» Your task
Please repeat the Yelp query question word for word, everything from "Here's an example" down to "had success with.".

» Selected passage
● ● ● ● ● ● ●
2

I am working with the Yelp data-set available online. I've been trying to optimize my query for days. For the schema I'll list below, I need to construct a query to provide the following:

  • Given a user's UID, display the most recent review information for each of the user's friends.

Here's the schema:

CREATE TABLE business(
    bid varchar(40) PRIMARY KEY,
    name varchar(100),
    city varchar(40),
    state char(2),
    zip varchar(10),
    latitude real,
    longitude real,
    address varchar(100),
    numreviews INTEGER DEFAULT 0,
    numcheckins INTEGER DEFAULT 0,
    avgreview float DEFAULT 0,
    isopen bool,
    stars float
);

CREATE TABLE users(
    uid varchar(40) PRIMARY KEY,
    name varchar(40),
    avgstars float,
    fans INTEGER,
    coolvotes INTEGER,
    reviewcount INTEGER,
    funnyvotes INTEGER,
    signup varchar(20),
    usefulvotes INTEGER,
    latitude real,
    longitude real
);

CREATE TABLE reviews(
    rid varchar(40) PRIMARY KEY,
    bid varchar(40),
    uid varchar(40),
    stars float,
    date varchar(20),
    funny INTEGER,
    useful INTEGER, 
    cool INTEGER,
    text varchar(1024),
    FOREIGN KEY (uid) REFERENCES users(uid),
    FOREIGN KEY (bid) REFERENCES business(bid)
);

CREATE TABLE friends(
    uid varchar(40) REFERENCES users(uid),
    fid varchar(40) REFERENCES users(uid)
);

Here's an example of the desired output: enter image description here

For each of the user's friends, I display the following:

  • The friend's name
  • The name of the business from their most recent review
  • The city of the business from their most recent review
  • The text from their most recent review

Currently this is the only "solution" I've had success with.

Step 1: Get a list of all of the IDs for each of the user's friends.

SELECT fid from friends where uid = '{userId}'

This returns a list of all of the user ID's for each of the user's friends. So I basically have a friend ID list.
● ● ● ● ● ● ●
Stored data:

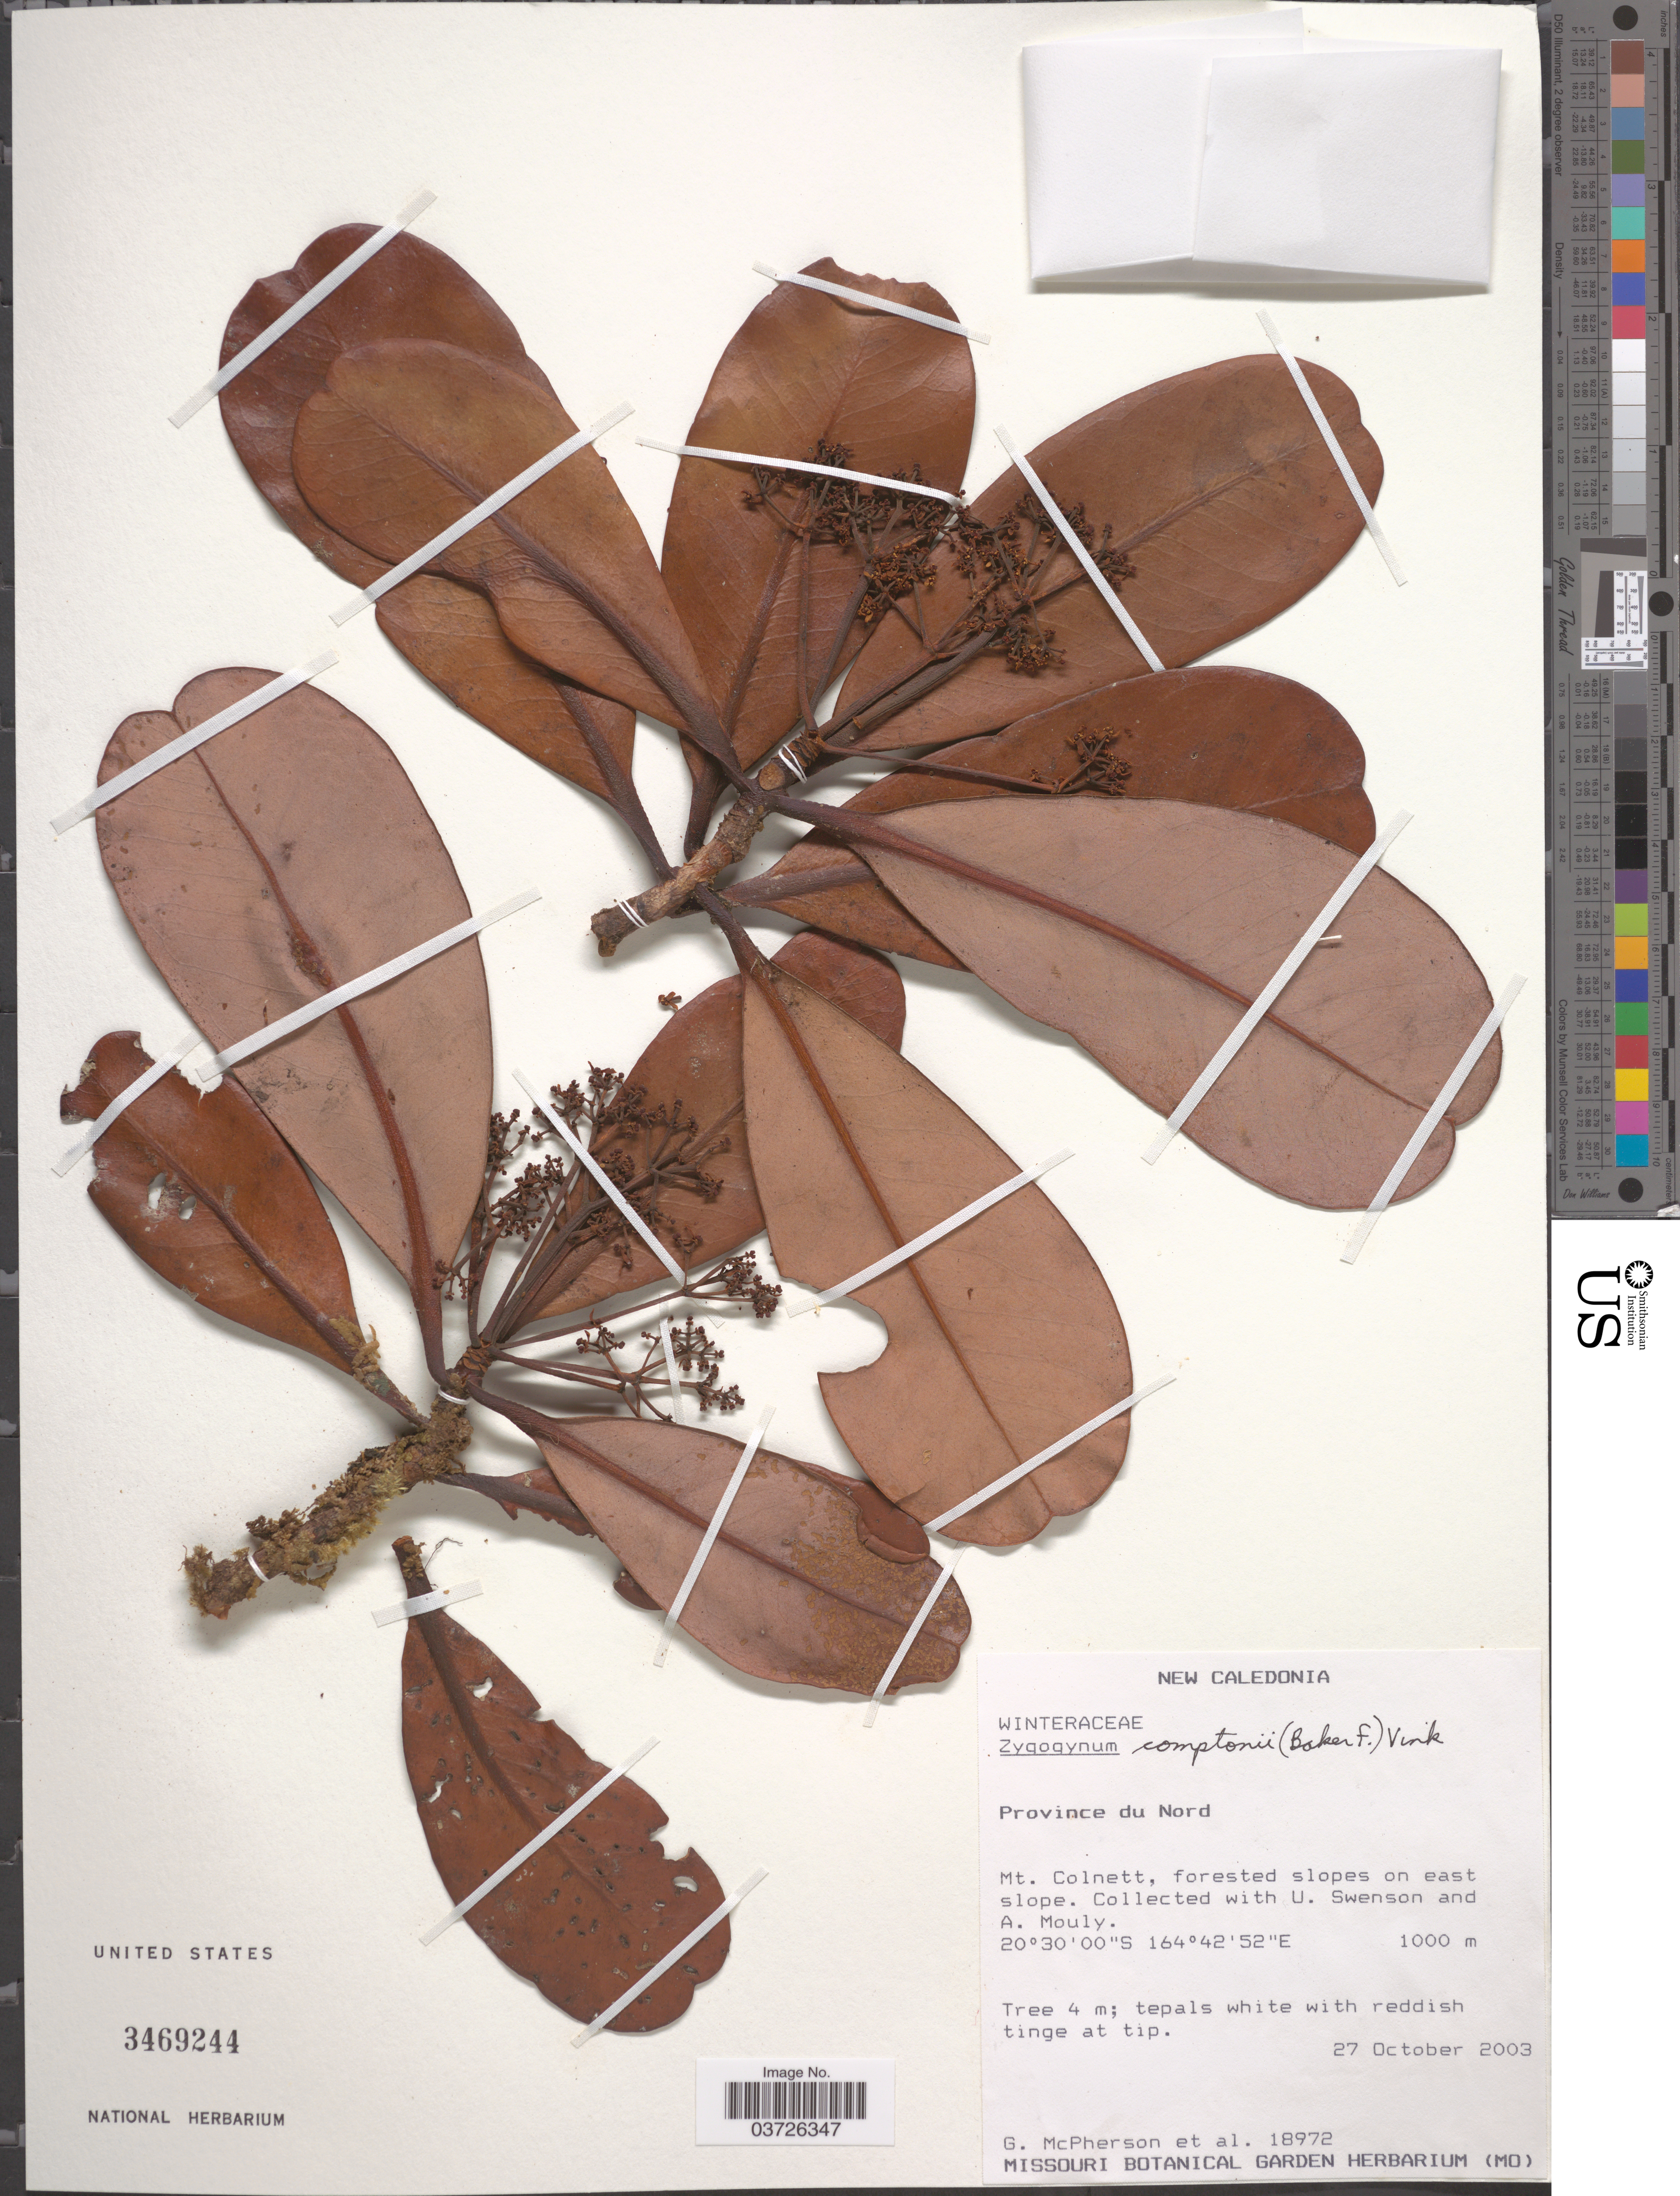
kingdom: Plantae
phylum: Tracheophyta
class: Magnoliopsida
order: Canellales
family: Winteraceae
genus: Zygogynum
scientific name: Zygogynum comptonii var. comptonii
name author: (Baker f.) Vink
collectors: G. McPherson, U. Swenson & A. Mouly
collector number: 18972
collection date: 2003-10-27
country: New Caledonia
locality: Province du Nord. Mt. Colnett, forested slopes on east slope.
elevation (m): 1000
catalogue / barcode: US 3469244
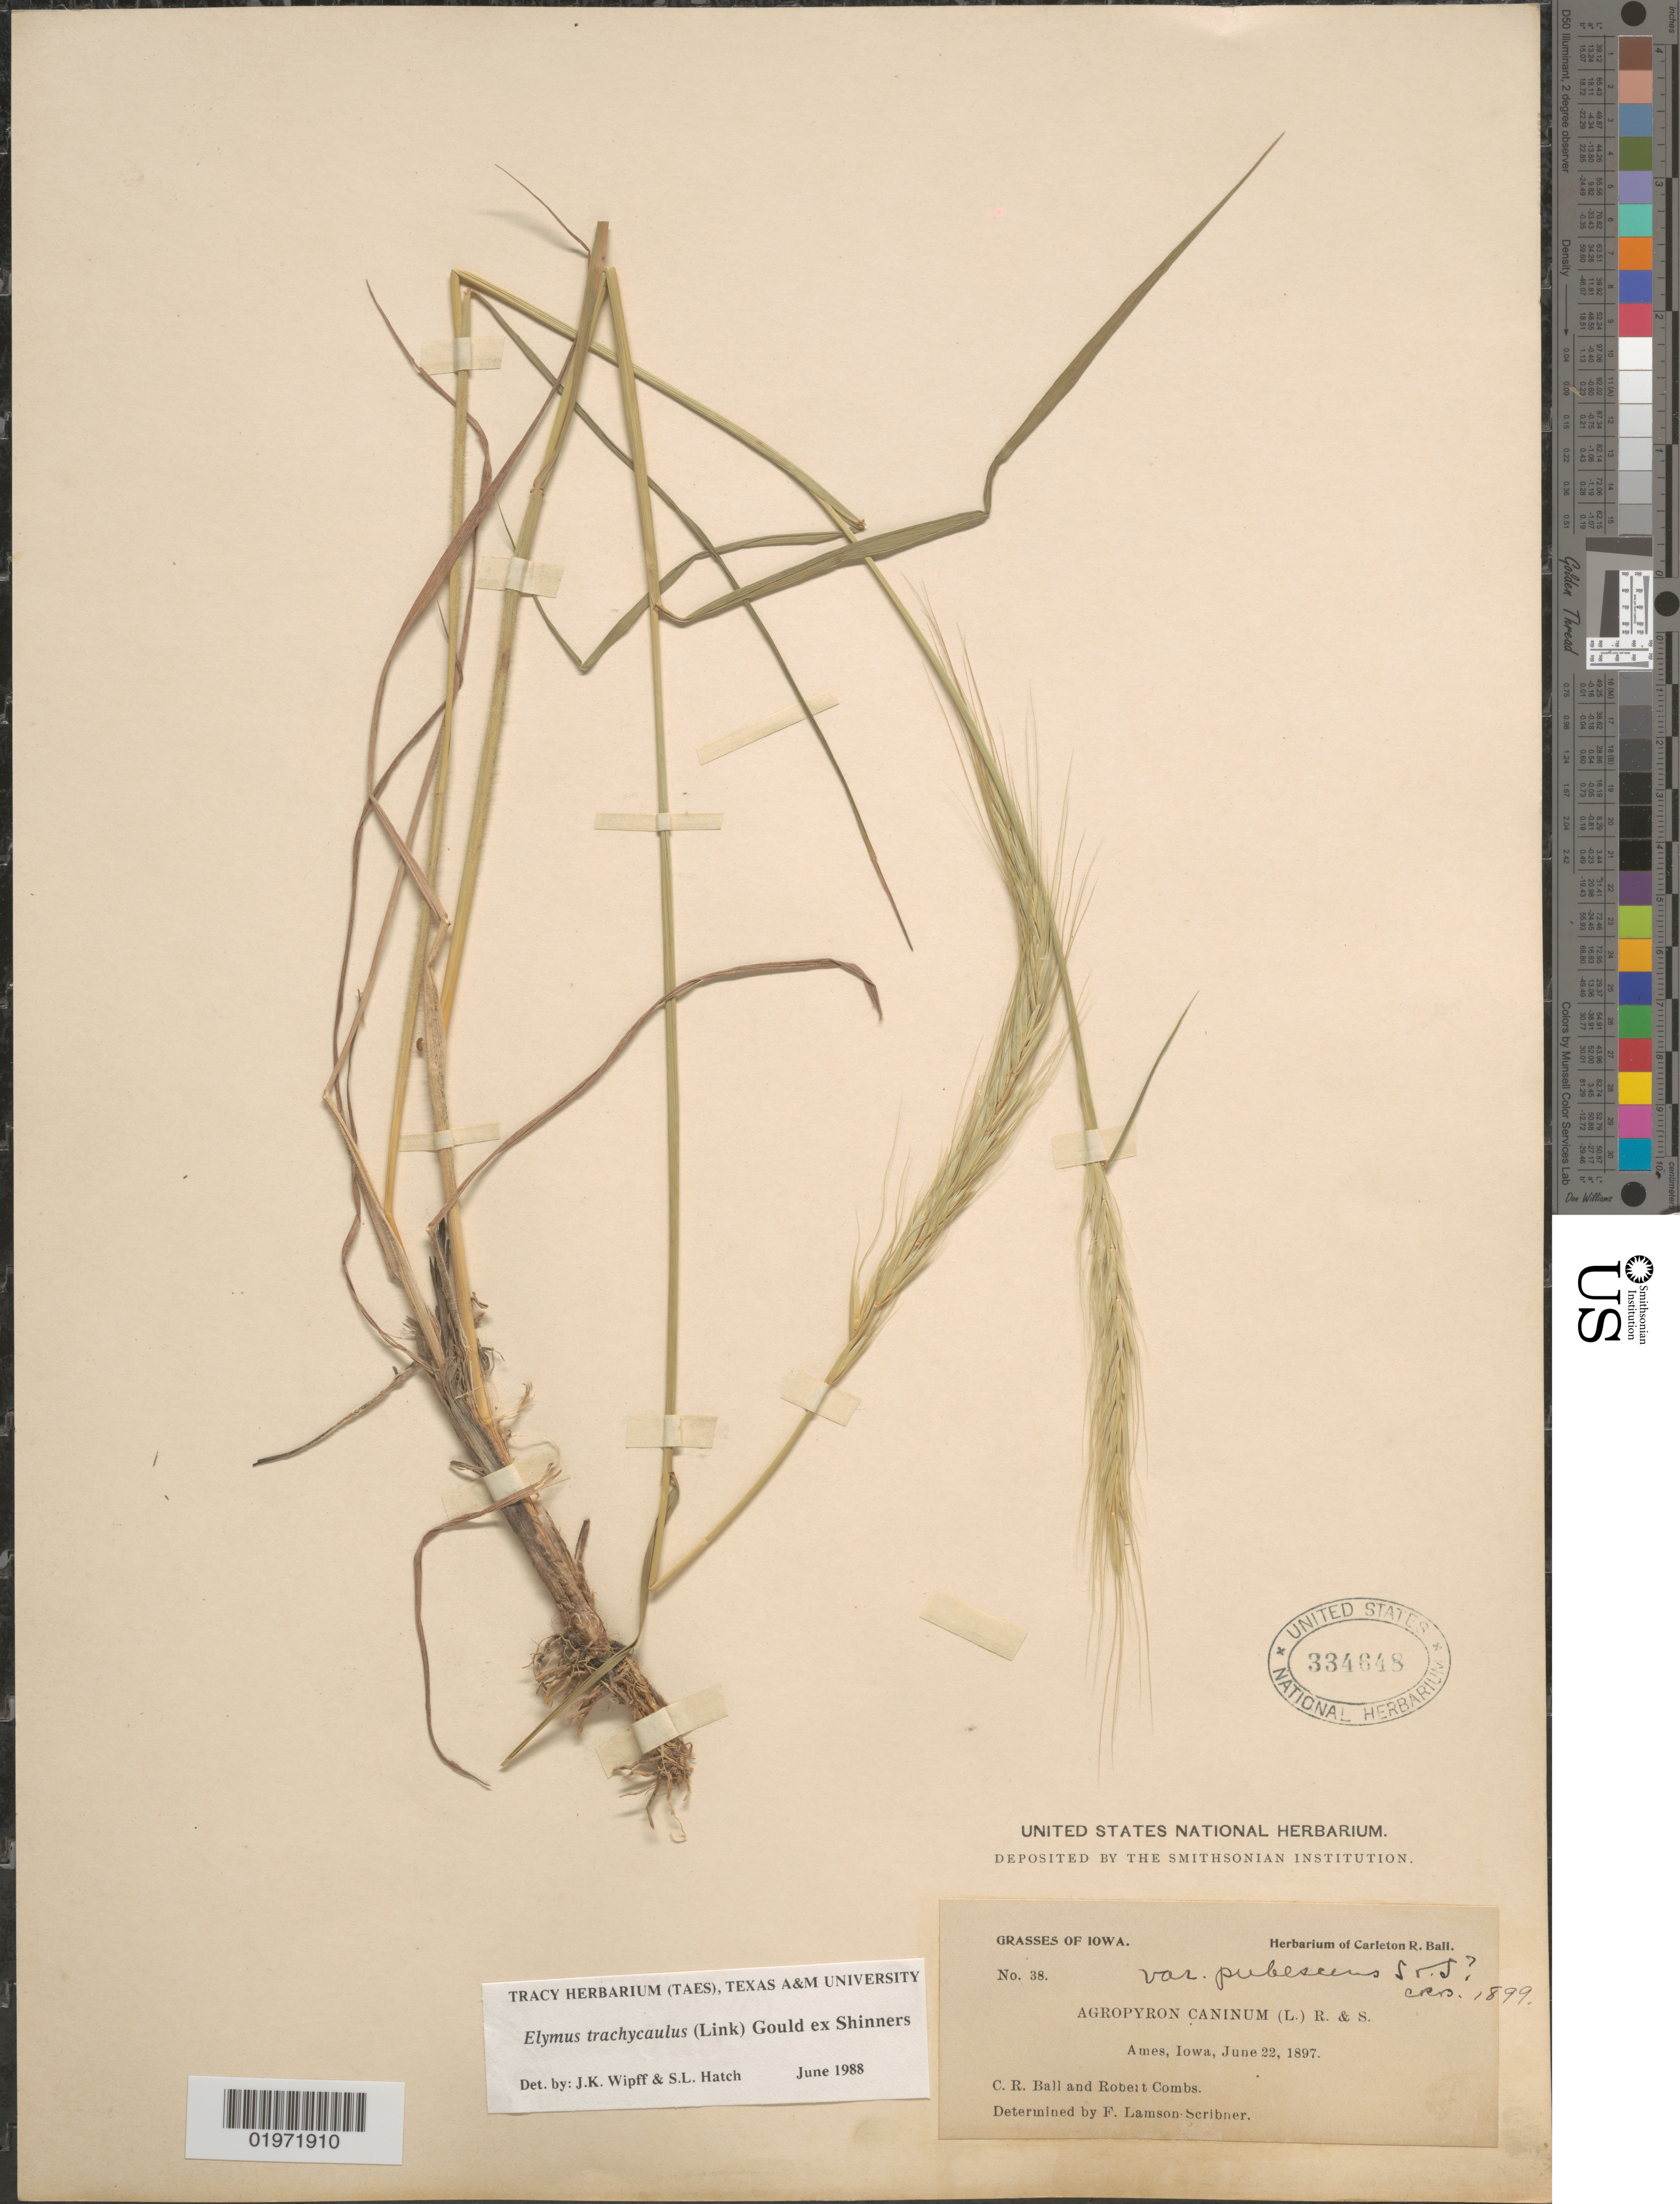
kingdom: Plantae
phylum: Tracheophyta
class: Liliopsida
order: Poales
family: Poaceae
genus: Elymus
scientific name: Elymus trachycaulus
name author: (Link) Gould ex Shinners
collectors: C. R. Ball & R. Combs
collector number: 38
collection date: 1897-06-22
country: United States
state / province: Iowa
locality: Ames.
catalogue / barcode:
● ● ● ● ● ● ●
» Complete response
Here's an example of the desired output: enter image description here

For each of the user's friends, I display the following:

  • The friend's name
  • The name of the business from their most recent review
  • The city of the business from their most recent review
  • The text from their most recent review

Currently this is the only "solution" I've had success with.